他抬眼看向沈念慈,只見她那嬌羞的模樣惹人憐愛,心中不禁一動。
陳旭只好再次緩緩伸出手,手指輕輕搭在沈念慈的玉足上,緩緩輸入天雷之力,那觸感讓他的心猛地一顫,忍不住輕輕摸了起來。
沈念慈只覺一股電流隨著陳旭的撫摸再次傳遍全身,她緊緊咬著下唇,試圖壓抑那不斷涌起的嬌羞之感,可那婉轉的輕吟還是不受控制地逸出嘴角,聲音里滿是羞怯與難為情。
“我這是怎么了……竟如同那些話本小說,不知廉恥的女子一般……”
沈念慈在心中暗自唾棄自已,臉上早已紅得能滴出血來,眼神慌亂地四處閃躲,不敢與陳旭對視。
她嬌軀微微一顫,一方面是天雷之力在體內的沖擊,另一方面則是這從未有過的親昵接觸帶來的緊張與羞澀。
這種復雜而矛盾的感覺讓她既想逃離,又舍不得那難以言喻的舒爽。
陳旭聽著耳邊沈念慈那撩人的輕吟聲和手下那溫軟的觸感,體內邪火不斷攀升,心中暗暗叫苦:
“太折磨了,可真是要了我的命,這妮子的嬌羞之態,真是讓人難以把持……”
隨著雷力源源不斷地注入,沈念慈的臉色逐漸恢復了些許紅潤,氣息也平穩了許多
此刻,左萱正在院子方面,她剛剛參悟真武大帝圖有所感悟,正準備給陳旭報喜。
忽聞室內異響,心生疑慮,推門而入,恰好撞見陳旭手指輕觸沈念慈敏感之處,而沈念慈因雷力滋養,不自覺地發出低吟的這一幕。
她雙手抱胸,臉上掛著一絲冷笑,眼中滿是嘲諷與不屑,大聲說道:
“喲,沈小姐你當初說我是水性楊花的賤女人,我看你才是不知廉恥的騷狐貍,竟然不要臉的勾引公子,發出這么不要臉的浪叫。”

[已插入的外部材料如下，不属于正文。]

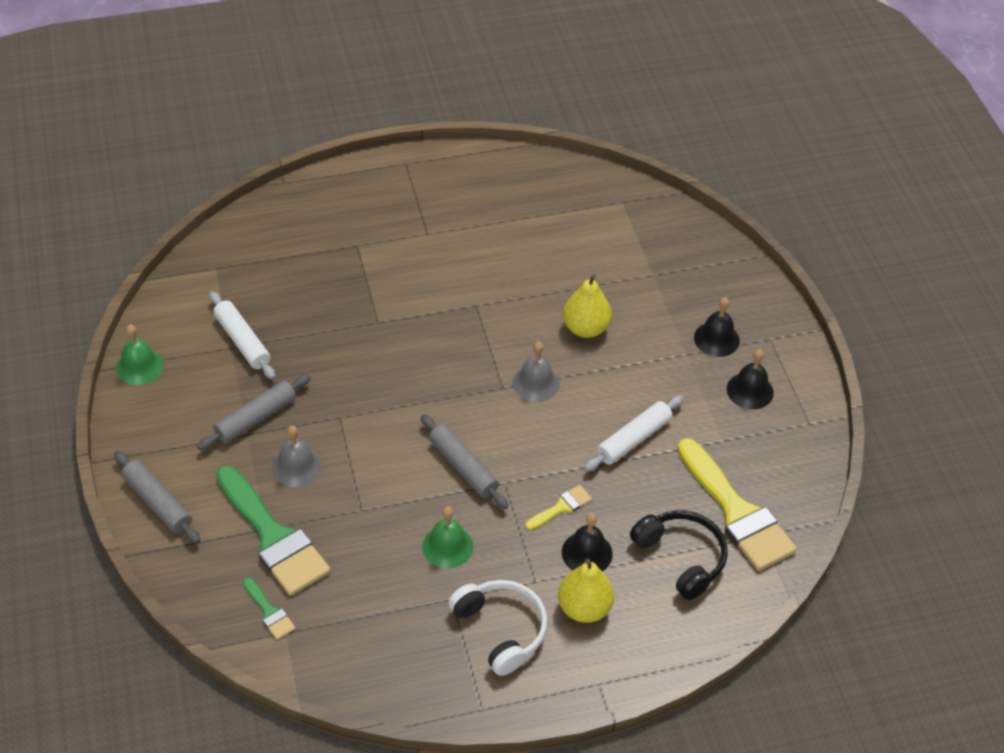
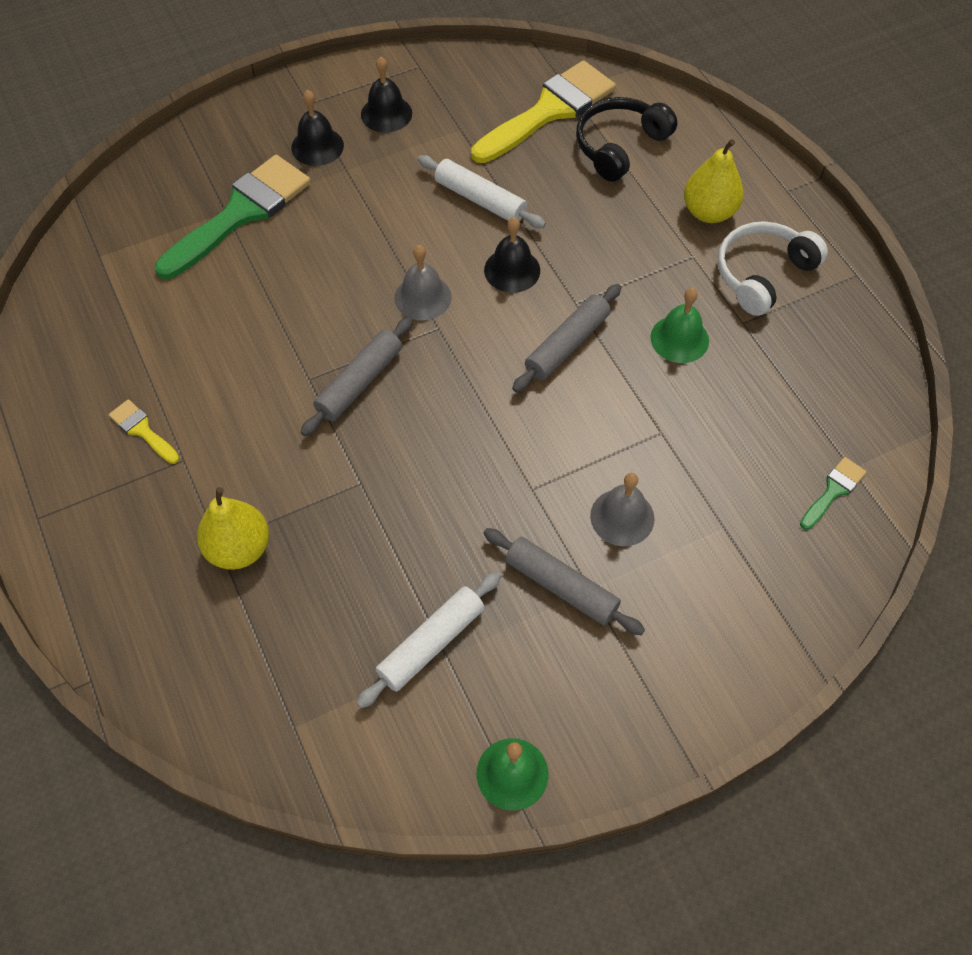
camera: 100 degrees left, 10 degrees up
(158, 503) = (733, 665): grey rolling pin -> grey rolling pin (360, 382)
(273, 537) = (733, 514): green brush -> green brush (241, 213)
(561, 507) = (592, 248): yellow brush -> yellow brush (142, 430)
(585, 328) = (325, 263): yellow pear -> yellow pear (239, 548)
(587, 553) = (642, 219): black bell -> black bell (512, 270)

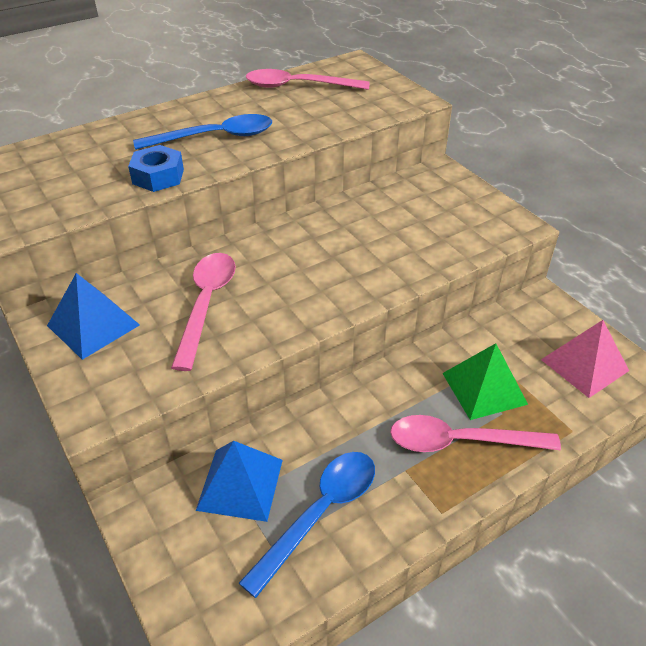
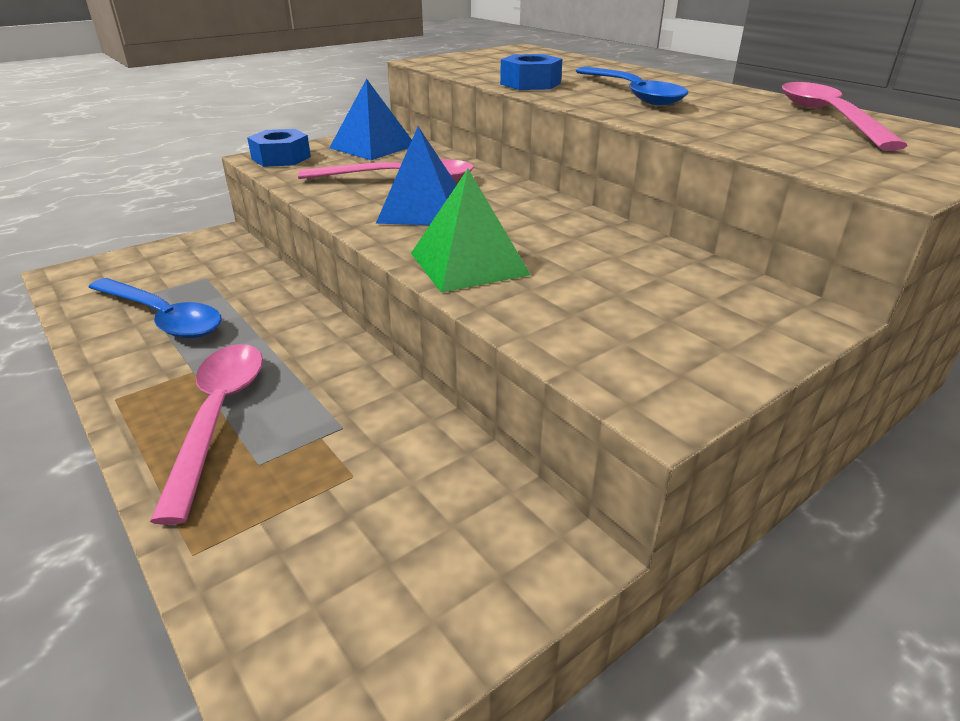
camera: 85 degrees right, 10 degrees down
(104, 396) = (281, 158): none -> blue nut
(240, 484) = (221, 275): blue pyramid -> blue pyramid (422, 209)
(484, 388) = (315, 446): green pyramid -> green pyramid (468, 263)
(584, 365) = (356, 599): pink pyramid -> none

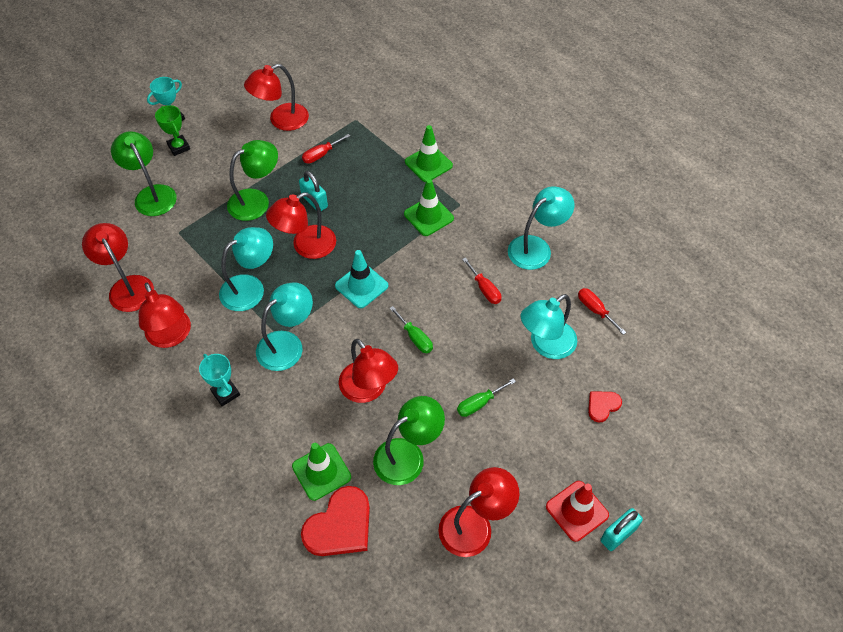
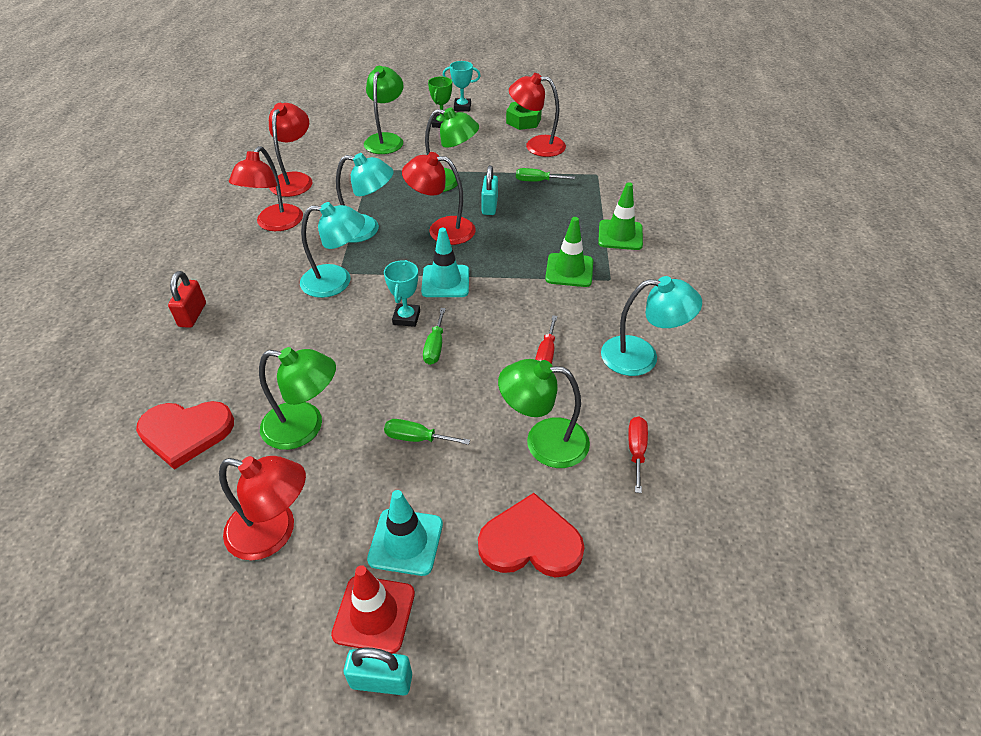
camera: 45 degrees right, 10 degrees down
(219, 453) = (192, 315): none -> red padlock
(225, 393) = (253, 281): turquoise trophy -> turquoise trophy (406, 318)
(242, 101) = (523, 121): none -> green nut
(321, 155) = (537, 181): red screwdriver -> green screwdriver
(321, 472) = (231, 383): green traffic cone -> none
(368, 390) = (346, 355): red lamp -> none
(545, 345) = (543, 441): turquoise lamp -> green lamp
(546, 463) = (405, 542): none -> turquoise traffic cone
(602, 406) = (530, 542): red heart -> red heart, size x1.89

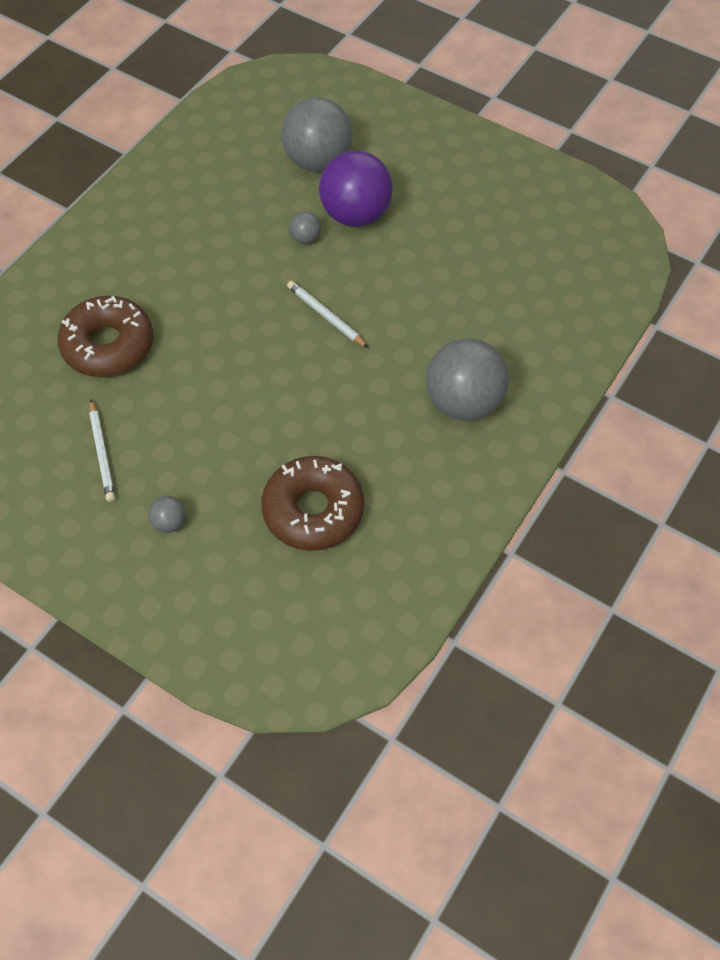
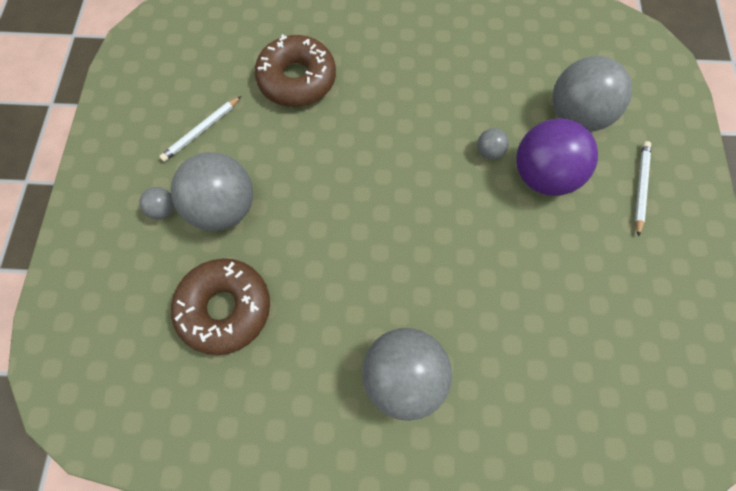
camera: 60 degrees right, 10 degrees up
(207, 469) = (224, 207): none -> grey ball
(326, 316) = (421, 211): white pencil -> white pencil (640, 187)

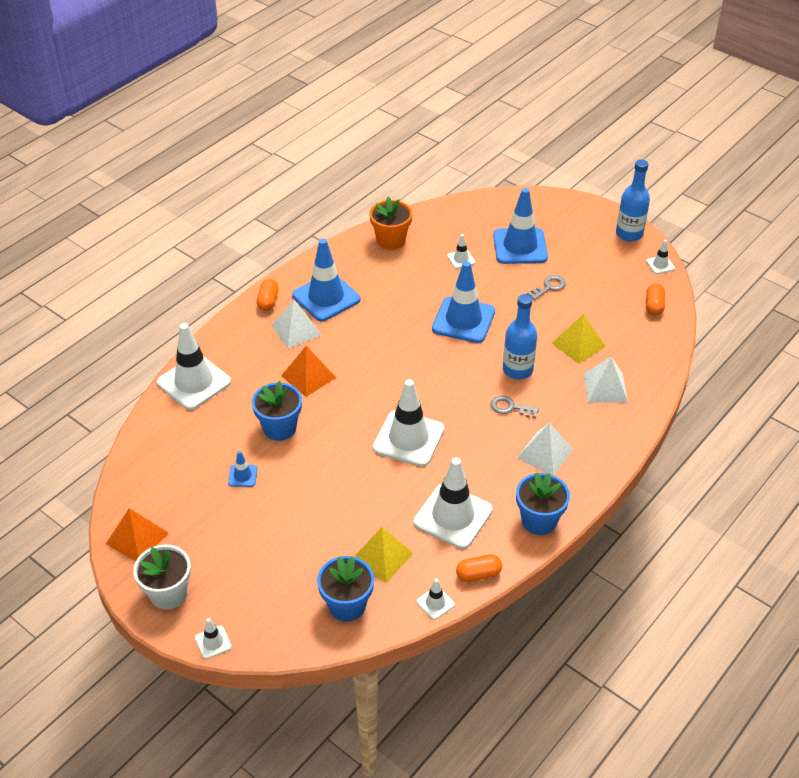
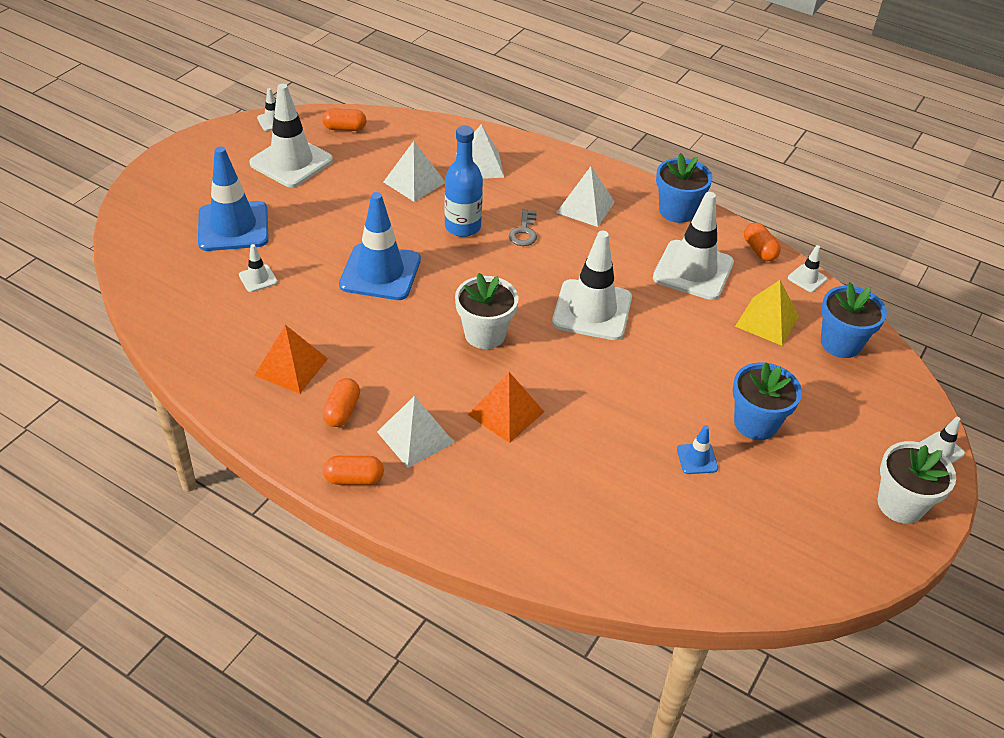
camera: 100 degrees left, 0 degrees up
(137, 538) = (836, 556): orange pyramid -> orange pyramid (291, 367)
(194, 382) = (541, 544): white traffic cone -> white traffic cone (291, 162)
(279, 428) = (606, 432): blue flower pot -> blue flower pot (755, 423)
(326, 297) = (342, 411): blue traffic cone -> orange capsule
(389, 372) = (485, 334): none -> white flower pot
(391, 241) = (213, 350): orange flower pot -> none
(549, 287) = (314, 203): grey key -> none
(578, 345) = (414, 182): yellow pyramid -> white pyramid
(629, 234) = (214, 140): blue bottle -> none

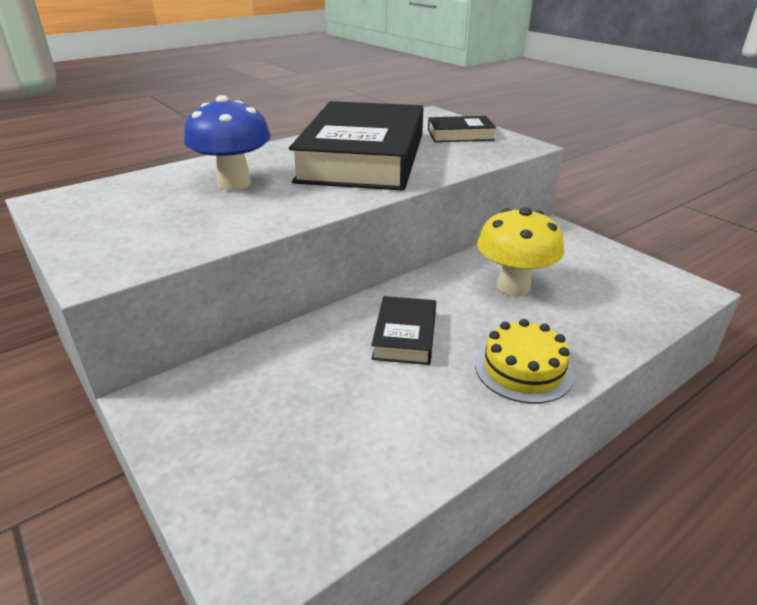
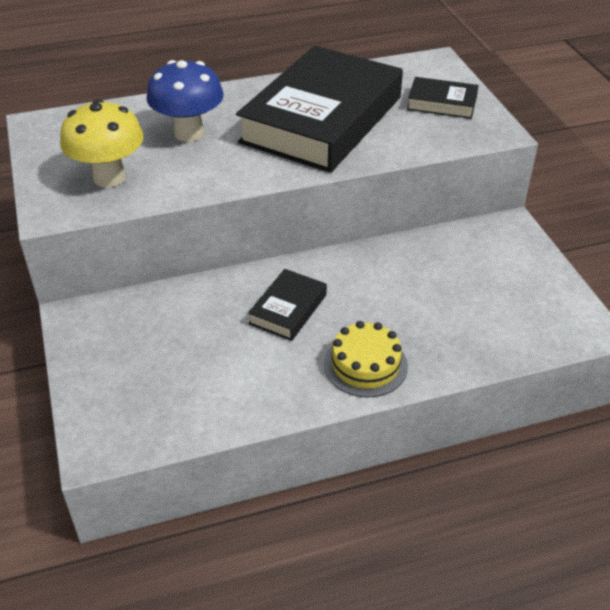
camera: 20 degrees right, 10 degrees up
(513, 287) = (416, 284): yellow mushroom -> yellow mushroom (109, 178)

沈念慈頓時滿臉通紅,羞愧得無地自容,她張了張嘴,想要反駁,卻發現自已根本無從說起。
畢竟剛才的情形被左萱撞了個正著,事實擺在眼前,百口莫辯。
同時心中懊悔不已,暗恨自已怎么如此失態,這下在外人面前可真是丟盡了顏面,以后還不知道要被她怎樣嘲笑和拿捏。
陳旭趕忙抽回手,急切地說道:“萱兒,你誤會了,我是在給沈小姐療傷,絕不是你想的那樣!”
他對著沈念慈解釋道:“這兩天你昏迷不醒,是萱兒一直在照顧你。”
沈念慈心中滿是尷尬,臉上一陣白一陣紅,她輕咳一聲,聲如蚊蠅般說道:
“左姑娘,之前是我言語不當,多有冒犯,多謝你這兩日的悉心照拂,這份恩情,我……我記下了。”
左萱卻冷哼一聲,嘴角上揚:
“我可不敢當,當初沈小姐罵我是勾三搭四、人盡可夫的下賤坯子,如今這般惺惺作態,又是何苦?”